What to work on:
#1 In the article on the Montana budget hearings, swap "Thursday" for "Wednesday" and give the passage again, starting at "Tuesday’s hearing focused" and ending at "heard on Thursday.".
#2 Write the next part of the article on the Montana budget hearings, picking up after its final sentence.

Extract to read:
*** Block opens ***

HELENA — The Montana Legislature was fully back to business Tuesday after their transmittal break and lawmakers are turning their attention to the state budget.
On Tuesday afternoon, the full House Appropriations Committee started what’s likely to be a full week of hearings on House Bill 2, the state’s main budget bill. HB 2 lays out about $4.5 billion in general fund spending over the next two years, along with billions more from state special revenue and federal funding.
Since the start of the legislative session, appropriations subcommittees have been making recommendations on each state agency’s budget requests. Over the next few days, the full committee will hear presentations on each of those recommended appropriations, consider any proposed amendments and then approve the version of HB 2 that will be debated on the House floor.
“In the end, this is a product that we will take to the floor, and that we are going to have to try to move forward,” said Republican Rep. Llew Jones of Conrad, who chairs the Appropriations Committee. “We have one constitutional obligation, and it’s this budget.”
Tuesday’s hearing focused on the first section of the budget: “general government,” which includes the legislative branch, the governor’s office and a variety of other state agencies. The committee will then move on to discussing the other four sections: education, natural resources and transportation, corrections and public safety, and public health and human services. That last section – by far the biggest – is set to be heard on Thursday.

*** Block closes ***

Study material:

*** Block opens ***

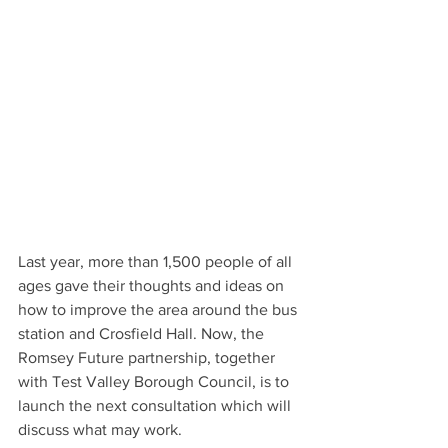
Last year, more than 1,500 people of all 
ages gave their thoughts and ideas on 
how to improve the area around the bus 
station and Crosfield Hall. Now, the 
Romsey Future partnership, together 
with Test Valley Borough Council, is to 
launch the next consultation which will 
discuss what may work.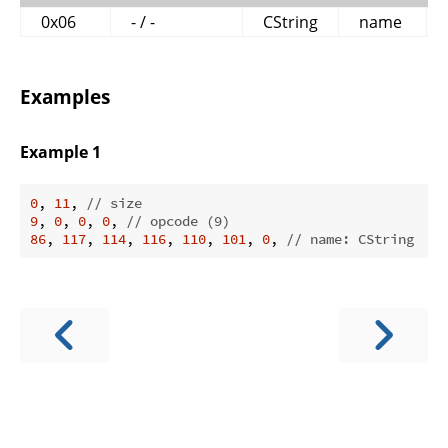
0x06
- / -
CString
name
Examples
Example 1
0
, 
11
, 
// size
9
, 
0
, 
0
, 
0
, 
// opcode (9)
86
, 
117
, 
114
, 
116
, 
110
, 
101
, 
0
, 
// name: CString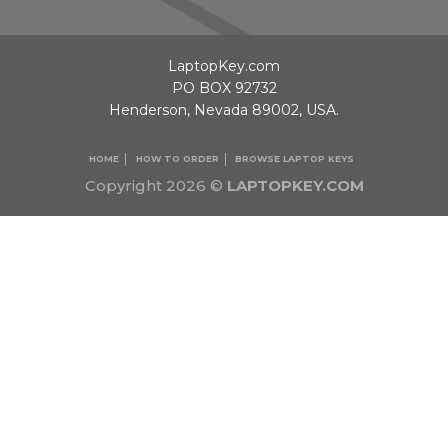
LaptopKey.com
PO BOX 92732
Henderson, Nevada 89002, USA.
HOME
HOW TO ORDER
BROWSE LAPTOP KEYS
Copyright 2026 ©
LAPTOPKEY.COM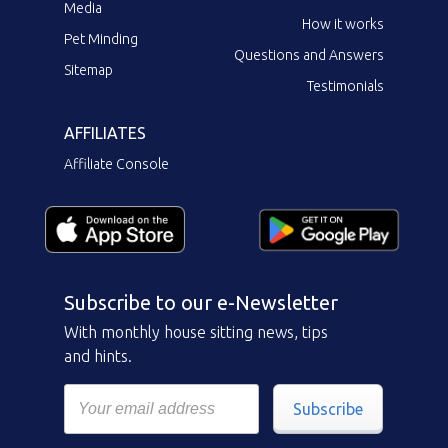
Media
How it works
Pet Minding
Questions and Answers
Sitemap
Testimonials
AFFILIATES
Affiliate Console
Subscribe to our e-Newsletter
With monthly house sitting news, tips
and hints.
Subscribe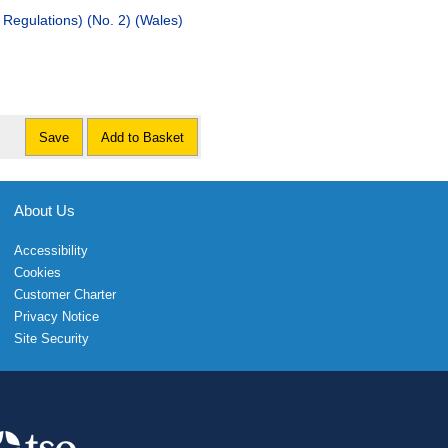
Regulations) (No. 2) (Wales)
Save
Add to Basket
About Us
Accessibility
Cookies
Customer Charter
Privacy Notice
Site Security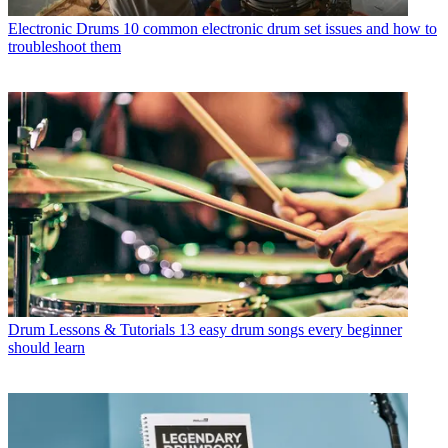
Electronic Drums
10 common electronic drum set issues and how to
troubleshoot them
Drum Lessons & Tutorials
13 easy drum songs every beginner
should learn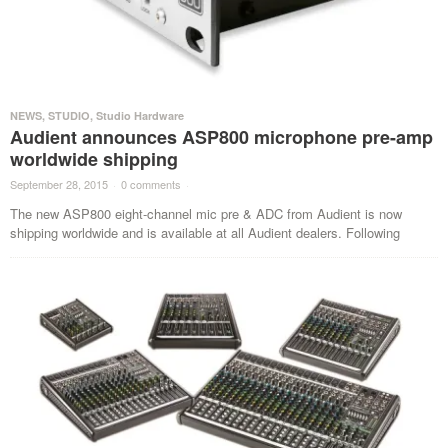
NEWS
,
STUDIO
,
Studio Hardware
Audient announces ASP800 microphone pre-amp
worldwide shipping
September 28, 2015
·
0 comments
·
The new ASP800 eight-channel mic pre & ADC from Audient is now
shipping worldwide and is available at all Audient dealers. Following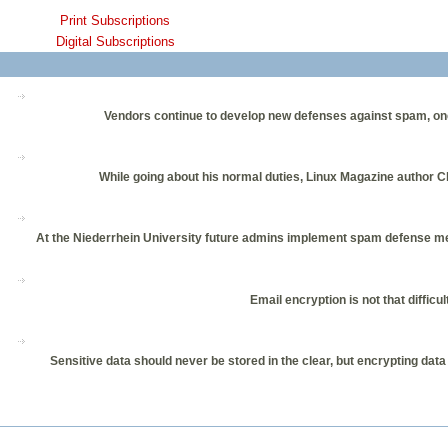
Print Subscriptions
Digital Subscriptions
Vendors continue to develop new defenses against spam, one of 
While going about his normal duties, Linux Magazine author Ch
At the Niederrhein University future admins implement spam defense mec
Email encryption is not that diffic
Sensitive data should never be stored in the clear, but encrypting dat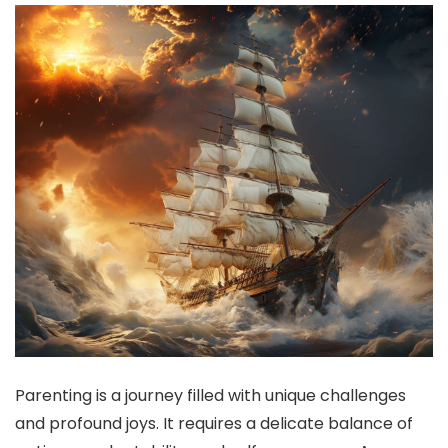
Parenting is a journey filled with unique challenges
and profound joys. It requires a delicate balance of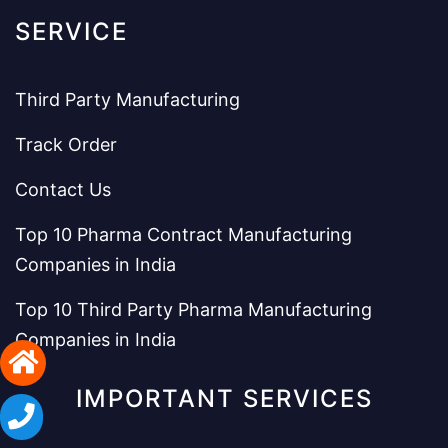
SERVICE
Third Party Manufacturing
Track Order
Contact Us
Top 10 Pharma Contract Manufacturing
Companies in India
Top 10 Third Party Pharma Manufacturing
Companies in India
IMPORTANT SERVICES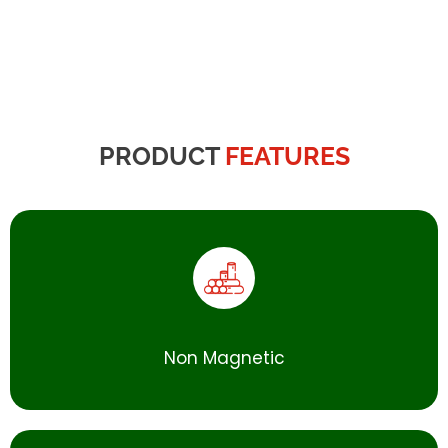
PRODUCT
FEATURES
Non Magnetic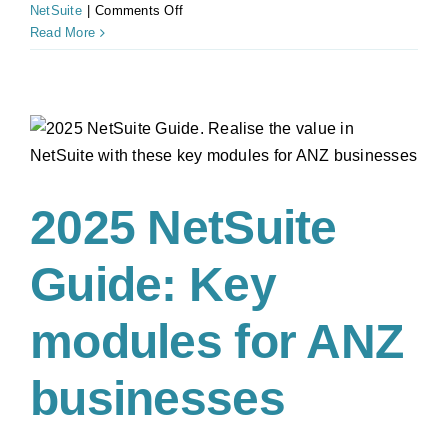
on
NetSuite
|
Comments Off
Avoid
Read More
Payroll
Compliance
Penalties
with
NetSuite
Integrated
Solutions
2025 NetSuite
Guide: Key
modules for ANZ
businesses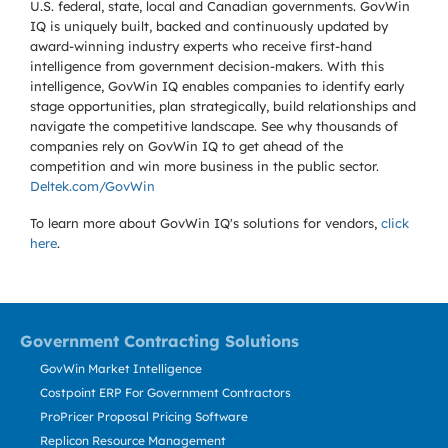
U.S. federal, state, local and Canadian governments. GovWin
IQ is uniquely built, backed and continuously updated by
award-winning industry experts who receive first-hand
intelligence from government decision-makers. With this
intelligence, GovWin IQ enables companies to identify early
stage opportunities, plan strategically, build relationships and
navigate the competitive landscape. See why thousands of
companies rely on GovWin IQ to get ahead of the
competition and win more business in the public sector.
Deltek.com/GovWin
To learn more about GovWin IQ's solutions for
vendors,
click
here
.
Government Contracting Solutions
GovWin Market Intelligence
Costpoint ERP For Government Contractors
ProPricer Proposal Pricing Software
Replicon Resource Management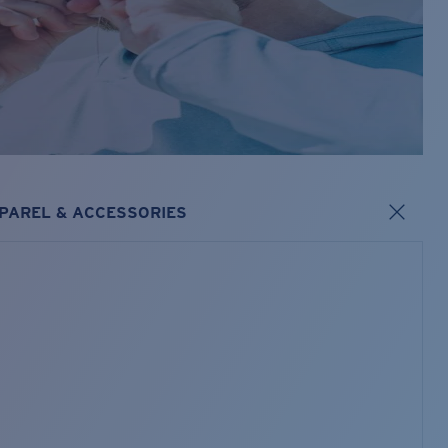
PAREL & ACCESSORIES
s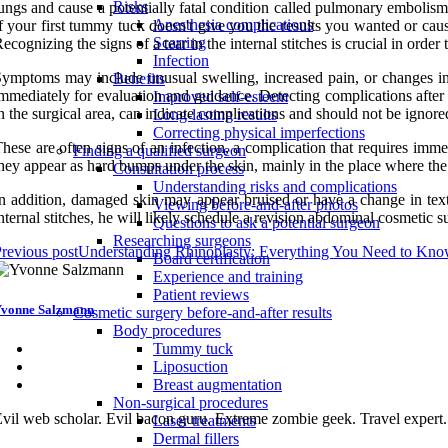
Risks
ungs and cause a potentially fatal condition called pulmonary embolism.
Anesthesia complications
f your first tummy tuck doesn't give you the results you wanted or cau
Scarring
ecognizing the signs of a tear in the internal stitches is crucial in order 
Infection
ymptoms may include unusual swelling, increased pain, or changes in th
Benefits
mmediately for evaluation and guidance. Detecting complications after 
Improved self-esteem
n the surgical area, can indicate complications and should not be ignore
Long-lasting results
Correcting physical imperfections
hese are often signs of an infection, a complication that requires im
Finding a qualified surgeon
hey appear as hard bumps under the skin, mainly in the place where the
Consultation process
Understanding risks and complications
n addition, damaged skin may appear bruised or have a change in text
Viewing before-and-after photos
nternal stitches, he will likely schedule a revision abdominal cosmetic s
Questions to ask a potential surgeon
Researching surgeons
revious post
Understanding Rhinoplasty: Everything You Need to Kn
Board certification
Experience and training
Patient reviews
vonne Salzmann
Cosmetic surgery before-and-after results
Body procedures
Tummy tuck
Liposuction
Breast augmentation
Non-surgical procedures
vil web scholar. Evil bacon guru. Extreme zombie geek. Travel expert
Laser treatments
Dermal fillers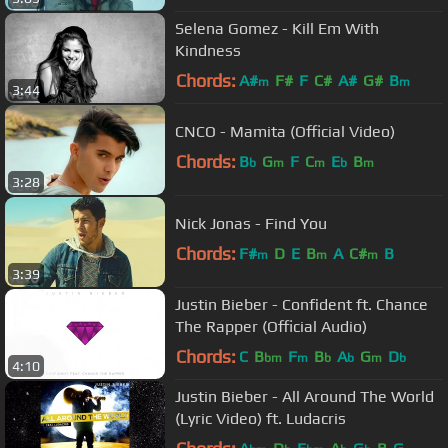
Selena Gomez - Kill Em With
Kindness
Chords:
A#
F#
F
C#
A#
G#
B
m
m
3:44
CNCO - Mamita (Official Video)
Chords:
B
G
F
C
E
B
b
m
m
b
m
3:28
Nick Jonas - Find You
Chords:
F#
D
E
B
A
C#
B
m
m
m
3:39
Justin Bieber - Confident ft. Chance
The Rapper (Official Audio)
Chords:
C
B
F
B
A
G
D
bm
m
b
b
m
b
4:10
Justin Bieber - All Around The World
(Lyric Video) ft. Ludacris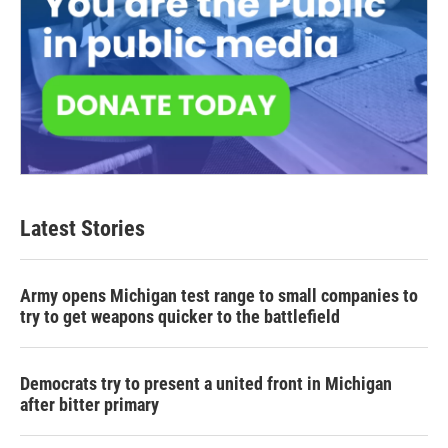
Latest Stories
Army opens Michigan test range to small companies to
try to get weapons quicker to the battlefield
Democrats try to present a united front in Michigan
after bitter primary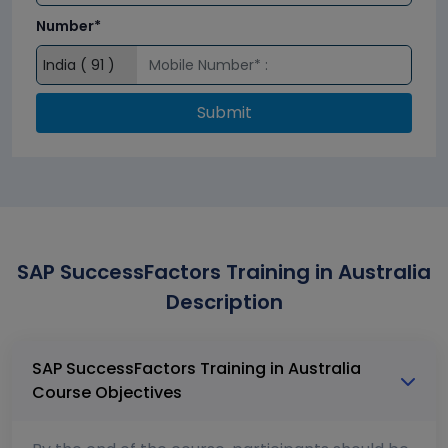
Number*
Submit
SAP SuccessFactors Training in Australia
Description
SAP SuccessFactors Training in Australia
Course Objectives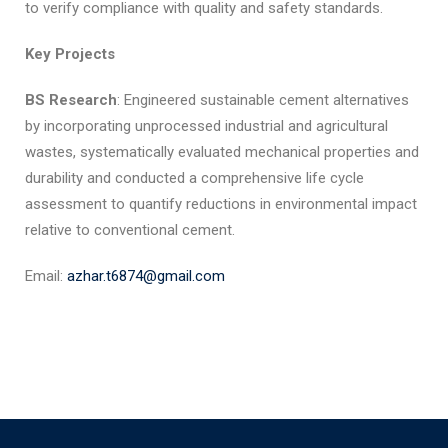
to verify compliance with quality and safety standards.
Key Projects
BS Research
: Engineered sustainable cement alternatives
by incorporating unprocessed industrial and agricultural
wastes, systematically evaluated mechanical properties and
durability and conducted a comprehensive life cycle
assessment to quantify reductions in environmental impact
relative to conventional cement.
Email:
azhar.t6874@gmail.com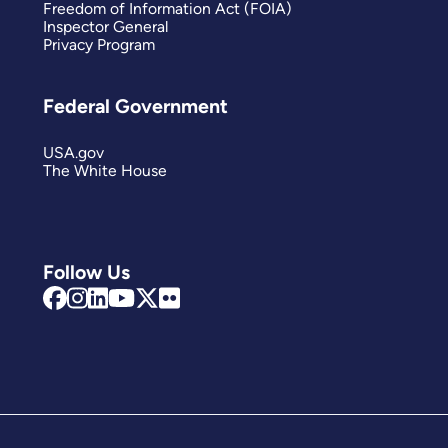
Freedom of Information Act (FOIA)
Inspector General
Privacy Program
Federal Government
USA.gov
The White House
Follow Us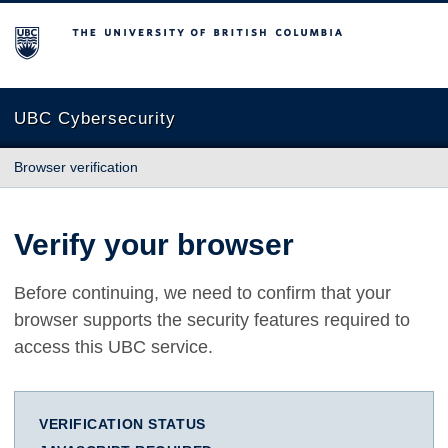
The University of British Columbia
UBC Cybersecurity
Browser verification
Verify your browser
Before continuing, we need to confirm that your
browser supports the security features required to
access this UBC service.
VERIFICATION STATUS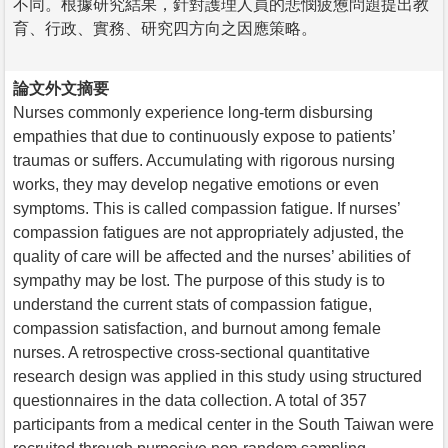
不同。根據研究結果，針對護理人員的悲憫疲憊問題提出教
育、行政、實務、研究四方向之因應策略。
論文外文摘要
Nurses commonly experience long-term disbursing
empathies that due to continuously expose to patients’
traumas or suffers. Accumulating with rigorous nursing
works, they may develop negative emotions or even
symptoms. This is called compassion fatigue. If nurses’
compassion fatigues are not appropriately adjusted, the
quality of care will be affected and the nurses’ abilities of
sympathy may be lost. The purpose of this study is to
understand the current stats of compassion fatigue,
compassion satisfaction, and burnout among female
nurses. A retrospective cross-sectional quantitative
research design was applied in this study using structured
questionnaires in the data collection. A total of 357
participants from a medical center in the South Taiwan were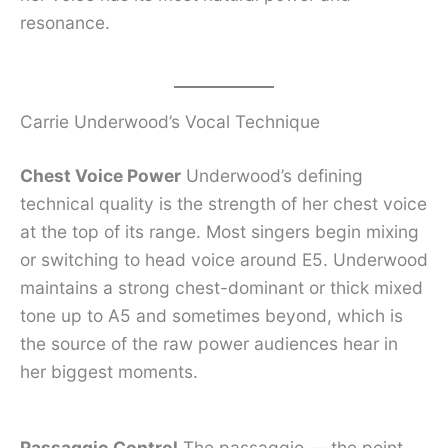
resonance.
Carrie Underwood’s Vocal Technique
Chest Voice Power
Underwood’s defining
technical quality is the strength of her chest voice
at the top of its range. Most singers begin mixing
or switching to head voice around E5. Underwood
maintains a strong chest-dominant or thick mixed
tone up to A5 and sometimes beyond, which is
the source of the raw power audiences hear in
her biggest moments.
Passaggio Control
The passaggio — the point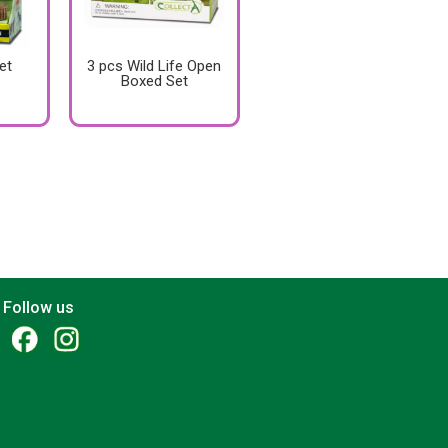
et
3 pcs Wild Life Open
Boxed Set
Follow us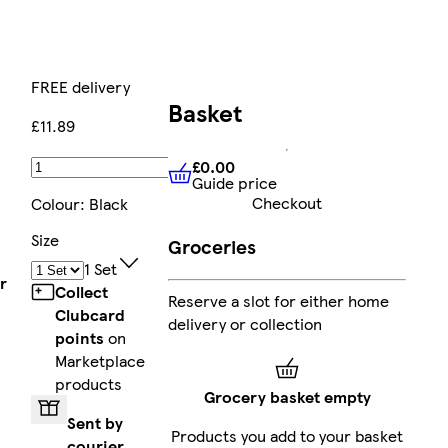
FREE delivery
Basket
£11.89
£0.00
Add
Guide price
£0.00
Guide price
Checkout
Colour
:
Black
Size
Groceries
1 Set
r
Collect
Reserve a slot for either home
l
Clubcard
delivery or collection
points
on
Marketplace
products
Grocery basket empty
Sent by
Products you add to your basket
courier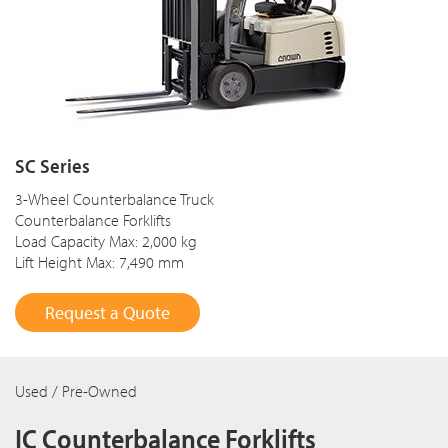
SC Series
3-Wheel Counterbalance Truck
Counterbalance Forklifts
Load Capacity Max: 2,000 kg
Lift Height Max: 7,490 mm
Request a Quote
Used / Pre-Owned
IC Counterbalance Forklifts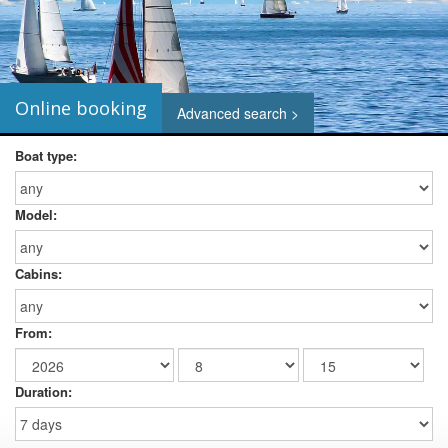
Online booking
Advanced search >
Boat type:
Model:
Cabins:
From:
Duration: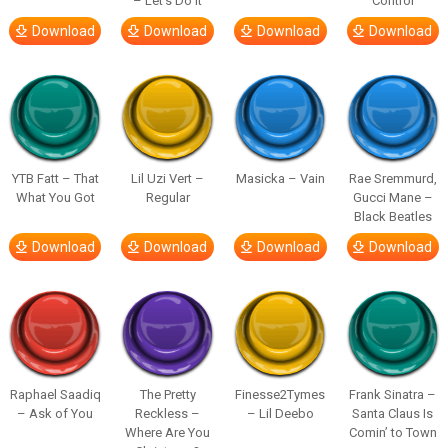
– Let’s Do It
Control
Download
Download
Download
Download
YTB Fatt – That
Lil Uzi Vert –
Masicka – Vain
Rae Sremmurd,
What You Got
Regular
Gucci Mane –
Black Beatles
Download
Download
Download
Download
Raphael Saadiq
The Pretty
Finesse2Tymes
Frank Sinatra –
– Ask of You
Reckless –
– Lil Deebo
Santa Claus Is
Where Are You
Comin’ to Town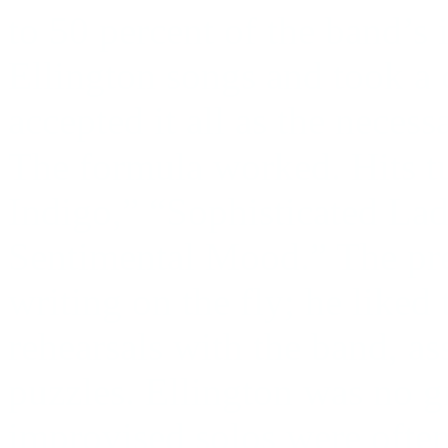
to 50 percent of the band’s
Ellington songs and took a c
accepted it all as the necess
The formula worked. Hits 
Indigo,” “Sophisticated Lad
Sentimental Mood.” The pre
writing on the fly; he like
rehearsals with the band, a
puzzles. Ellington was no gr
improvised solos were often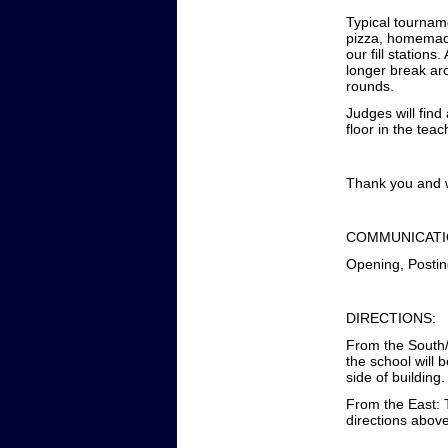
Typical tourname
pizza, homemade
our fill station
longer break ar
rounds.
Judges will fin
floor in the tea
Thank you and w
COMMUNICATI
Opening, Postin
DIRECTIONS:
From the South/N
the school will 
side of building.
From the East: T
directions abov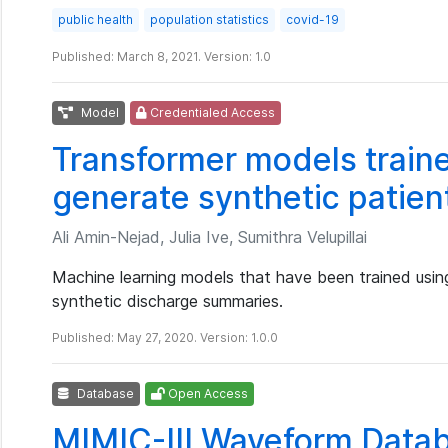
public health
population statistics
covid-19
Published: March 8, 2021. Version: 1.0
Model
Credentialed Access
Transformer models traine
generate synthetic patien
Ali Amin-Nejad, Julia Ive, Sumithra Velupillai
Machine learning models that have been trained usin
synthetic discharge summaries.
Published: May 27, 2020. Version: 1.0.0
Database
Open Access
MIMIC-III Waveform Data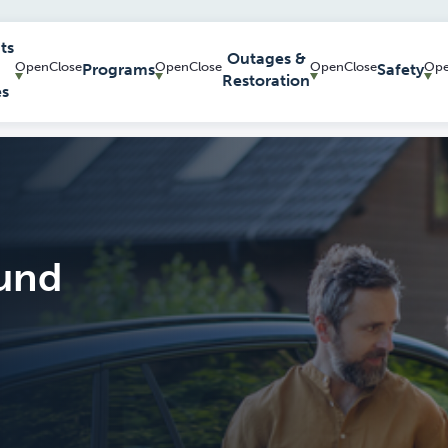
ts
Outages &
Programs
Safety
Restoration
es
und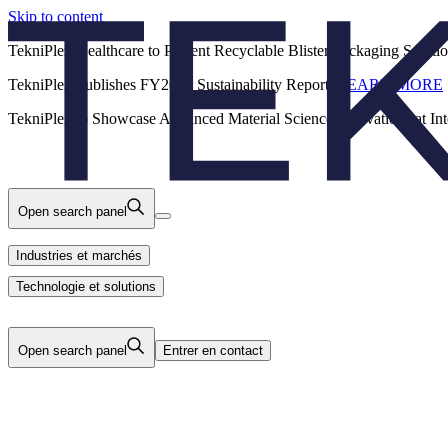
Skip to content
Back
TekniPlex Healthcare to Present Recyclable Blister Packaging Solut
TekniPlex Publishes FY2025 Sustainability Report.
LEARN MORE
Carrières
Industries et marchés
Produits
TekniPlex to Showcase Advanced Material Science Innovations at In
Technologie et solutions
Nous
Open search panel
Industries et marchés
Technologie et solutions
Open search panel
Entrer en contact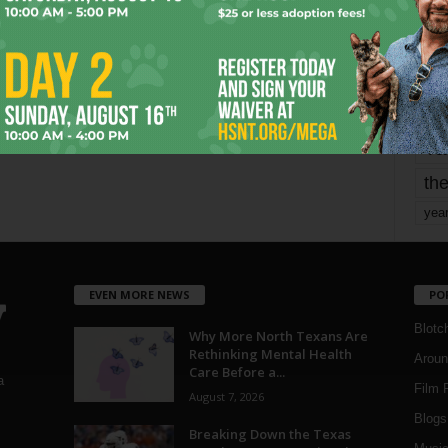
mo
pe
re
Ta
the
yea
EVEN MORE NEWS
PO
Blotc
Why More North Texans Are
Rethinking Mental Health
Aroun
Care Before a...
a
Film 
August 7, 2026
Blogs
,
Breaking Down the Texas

*** Block closes ***

Solved problems:
#1
Tuesday’s hearing focused on the first section of the budget: “general government,” which includes the legislative branch, the governor’s office and a variety of other state agencies. The committee will then move on to discussing the other four sections: education, natural resources and transportation, corrections and public safety, and public health and human services. That last section – by far the biggest – is set to be heard on Wednesday.

#2
Jones said the committee will hear presentations on each section, then move on to hear the next presentation before taking action on any proposed changes to the first section.
As the committee began their work Tuesday, they heard from Kurt Alme, Gov. Greg Gianforte’s budget director. Alme praised the subcommittees for finding “efficiencies” in the budget, but he urged them to support funding for efforts to address rising violent crime and identify the state’s health care needs.
Alme also told lawmakers the new federal COVID relief bill – the American Rescue Plan Act – could make up to $2.7 billion available for Montana through the end of 2024. He encouraged them to find ways to use that money for one-time payments and other efforts that would have long-term benefits for the state, but which wouldn’t establish extensive new programs that will last after the federal money runs out.
“We look forward to working with you over the weeks to come as you determine how best to use those funds in interaction with House Bill 2 for the greatest benefit for our state,” he said.